Since I am not thinking of voting for the man, I do not think I will google the video again. It was obvious that like so many things he has never really thought them through.

Exactly.
Just like, as you said above, a ten year old. Are we ready to have a fourth grader in charge?
 
You are of course right in believing that simulated drowning can probably be interpreted as extreme, if it is much more severe than the handbook treatment.
Which handbook are you referring to? A specific version of the Army Field Manual?

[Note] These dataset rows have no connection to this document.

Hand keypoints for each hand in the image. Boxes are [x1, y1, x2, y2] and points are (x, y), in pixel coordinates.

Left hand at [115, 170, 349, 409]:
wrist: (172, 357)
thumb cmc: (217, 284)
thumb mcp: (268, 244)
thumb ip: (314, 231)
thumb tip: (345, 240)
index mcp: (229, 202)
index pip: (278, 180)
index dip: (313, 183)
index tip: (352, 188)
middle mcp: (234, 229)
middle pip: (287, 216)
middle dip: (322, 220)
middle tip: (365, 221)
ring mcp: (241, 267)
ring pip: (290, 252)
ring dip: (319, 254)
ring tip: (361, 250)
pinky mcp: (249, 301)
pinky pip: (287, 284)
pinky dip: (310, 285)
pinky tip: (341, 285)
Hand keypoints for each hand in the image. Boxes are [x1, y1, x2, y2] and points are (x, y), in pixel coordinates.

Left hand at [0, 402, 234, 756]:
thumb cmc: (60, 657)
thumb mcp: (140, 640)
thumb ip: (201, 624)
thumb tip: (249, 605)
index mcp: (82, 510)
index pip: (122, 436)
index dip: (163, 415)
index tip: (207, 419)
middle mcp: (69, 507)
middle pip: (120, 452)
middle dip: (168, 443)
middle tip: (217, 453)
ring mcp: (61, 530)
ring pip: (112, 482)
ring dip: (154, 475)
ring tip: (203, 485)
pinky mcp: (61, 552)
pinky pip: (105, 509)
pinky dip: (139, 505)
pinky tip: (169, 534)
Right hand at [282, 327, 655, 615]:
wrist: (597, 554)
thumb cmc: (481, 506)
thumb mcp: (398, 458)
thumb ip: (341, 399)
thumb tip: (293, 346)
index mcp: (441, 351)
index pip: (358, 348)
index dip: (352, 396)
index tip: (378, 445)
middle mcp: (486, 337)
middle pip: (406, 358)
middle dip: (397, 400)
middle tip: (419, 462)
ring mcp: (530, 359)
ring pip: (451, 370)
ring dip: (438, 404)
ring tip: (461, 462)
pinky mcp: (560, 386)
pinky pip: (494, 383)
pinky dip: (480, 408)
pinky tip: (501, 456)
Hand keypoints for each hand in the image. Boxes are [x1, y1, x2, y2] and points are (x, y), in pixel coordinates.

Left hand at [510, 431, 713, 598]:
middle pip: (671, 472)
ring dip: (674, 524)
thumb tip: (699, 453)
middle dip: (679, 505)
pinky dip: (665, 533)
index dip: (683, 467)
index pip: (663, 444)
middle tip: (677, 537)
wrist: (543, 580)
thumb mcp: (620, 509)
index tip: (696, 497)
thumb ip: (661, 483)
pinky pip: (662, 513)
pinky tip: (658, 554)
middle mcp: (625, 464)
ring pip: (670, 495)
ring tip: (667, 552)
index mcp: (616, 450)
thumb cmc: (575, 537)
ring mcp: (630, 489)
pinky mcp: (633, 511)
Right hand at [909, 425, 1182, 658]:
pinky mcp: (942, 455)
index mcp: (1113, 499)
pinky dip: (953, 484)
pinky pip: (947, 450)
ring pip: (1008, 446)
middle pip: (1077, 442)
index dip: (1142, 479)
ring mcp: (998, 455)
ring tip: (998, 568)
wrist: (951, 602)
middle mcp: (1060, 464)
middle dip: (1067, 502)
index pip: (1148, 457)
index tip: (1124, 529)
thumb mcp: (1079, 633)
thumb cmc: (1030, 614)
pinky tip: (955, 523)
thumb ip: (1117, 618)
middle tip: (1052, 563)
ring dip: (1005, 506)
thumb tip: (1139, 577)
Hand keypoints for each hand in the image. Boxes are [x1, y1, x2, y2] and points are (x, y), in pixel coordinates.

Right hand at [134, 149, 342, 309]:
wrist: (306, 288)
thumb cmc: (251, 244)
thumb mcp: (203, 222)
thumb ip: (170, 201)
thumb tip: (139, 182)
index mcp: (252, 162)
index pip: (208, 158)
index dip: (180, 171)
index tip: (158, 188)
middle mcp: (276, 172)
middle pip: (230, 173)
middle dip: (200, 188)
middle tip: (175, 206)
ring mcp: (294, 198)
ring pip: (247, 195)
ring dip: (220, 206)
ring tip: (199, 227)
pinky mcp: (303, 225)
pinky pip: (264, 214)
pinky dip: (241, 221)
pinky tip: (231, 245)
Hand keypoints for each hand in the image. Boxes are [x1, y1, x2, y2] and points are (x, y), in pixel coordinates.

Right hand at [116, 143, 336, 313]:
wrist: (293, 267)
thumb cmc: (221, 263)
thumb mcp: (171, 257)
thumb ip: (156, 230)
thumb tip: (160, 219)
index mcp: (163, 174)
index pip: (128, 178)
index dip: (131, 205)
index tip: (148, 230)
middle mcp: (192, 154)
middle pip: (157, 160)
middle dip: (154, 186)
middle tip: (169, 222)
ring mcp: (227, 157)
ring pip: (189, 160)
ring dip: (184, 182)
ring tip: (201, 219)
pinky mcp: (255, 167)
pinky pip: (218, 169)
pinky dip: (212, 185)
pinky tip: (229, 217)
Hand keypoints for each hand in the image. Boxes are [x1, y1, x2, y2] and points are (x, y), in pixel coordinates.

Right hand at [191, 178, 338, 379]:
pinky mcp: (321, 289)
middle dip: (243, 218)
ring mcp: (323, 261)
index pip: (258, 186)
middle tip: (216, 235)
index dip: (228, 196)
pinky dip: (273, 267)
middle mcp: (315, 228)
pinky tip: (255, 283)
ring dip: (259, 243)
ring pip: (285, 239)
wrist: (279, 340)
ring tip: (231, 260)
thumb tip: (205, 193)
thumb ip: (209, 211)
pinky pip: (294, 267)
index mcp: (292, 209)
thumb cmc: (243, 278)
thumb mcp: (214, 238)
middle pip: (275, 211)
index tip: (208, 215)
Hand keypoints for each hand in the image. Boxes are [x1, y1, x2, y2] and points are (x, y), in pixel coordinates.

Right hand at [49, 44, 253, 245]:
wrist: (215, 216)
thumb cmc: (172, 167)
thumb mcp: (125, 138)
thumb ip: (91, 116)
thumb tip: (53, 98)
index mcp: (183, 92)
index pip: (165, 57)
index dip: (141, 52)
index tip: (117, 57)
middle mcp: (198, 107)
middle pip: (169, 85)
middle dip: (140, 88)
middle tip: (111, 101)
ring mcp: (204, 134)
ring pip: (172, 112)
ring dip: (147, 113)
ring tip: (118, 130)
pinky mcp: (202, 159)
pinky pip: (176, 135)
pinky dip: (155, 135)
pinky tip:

Let's look at what the US has actually done:
• Rectal feeding (not based on medical need)
• Rectal rehydration (not based on medical need)
• Confinement to a box, to restrict movement
• Detainee was stripped, wrapped in plastic, and submerged in cold water
• Induced hypothermia (this killed Gul Rahman, an Afghan militant, in 2002)
• sleep deprivation
• auditory overload
• total isolation
• stripping and shackling detainees
• Waterboarding: "strapping the individual to a tilted board, with legs above their head, placing a cloth over their face, covering their nose and mouth. Water is then poured continuously over the cloth to prevent breathing, simulate drowning and induce panic... for 40 seconds," up to a dozen times a day (i.e. simulated drowning)
• beatings, such as "facial holds" and "insult slaps;" one detainee described getting his head banged into a pillar repeatedly
• slamming detainees into walls
• threats of sexual violence to detainees and their family members
How the CIA tortured its detainees | US news | The Guardian

To say this does not amount to torture is, to put it mildly, an abuse of semantics. There is little doubt that these are examples of inducing suffering in order to force the individual to confess and/or divulge information.

I mean, really. How else is this supposed to work? Do you think simulated drowning works because it's fun for the detainee?


But even that should be reviewed carefully, as it devalues the meaning, weight and dignity of the expression 'torture'.
So does ruling out a method of torture, basically only because it was used by the United States government.

There is also no dignity in torture.


This is quite quickly clear, when one looks into real cases of torture, the physiological explanations, the forensics, the pictures and compares the material with the analysis of the procedures of enhanced interrogation. But either you know this or you aren't interested in knowing it.
You mean like this?

Waterboarding the Brain – The Neural Effects of Enhanced Interrogation Techniques | Brain Blogger
https://metinbasoglu.wordpress.com/2012/12/25/waterboarding-is-severe-torture-research-findings/
https://www.cgu.edu/pdffiles/sbos/costanzo_effects_of_interrogation.pdf

It also sounds like you, and other torture supporters, aren't interested in even a cursory look at the reams of data which indicate that torture doesn't work. And if you're still going to be fussy about the semantics: EIT doesn't work either.


So you argument is false. The question is why you make it.
Funny, that's what I'd like to ask you.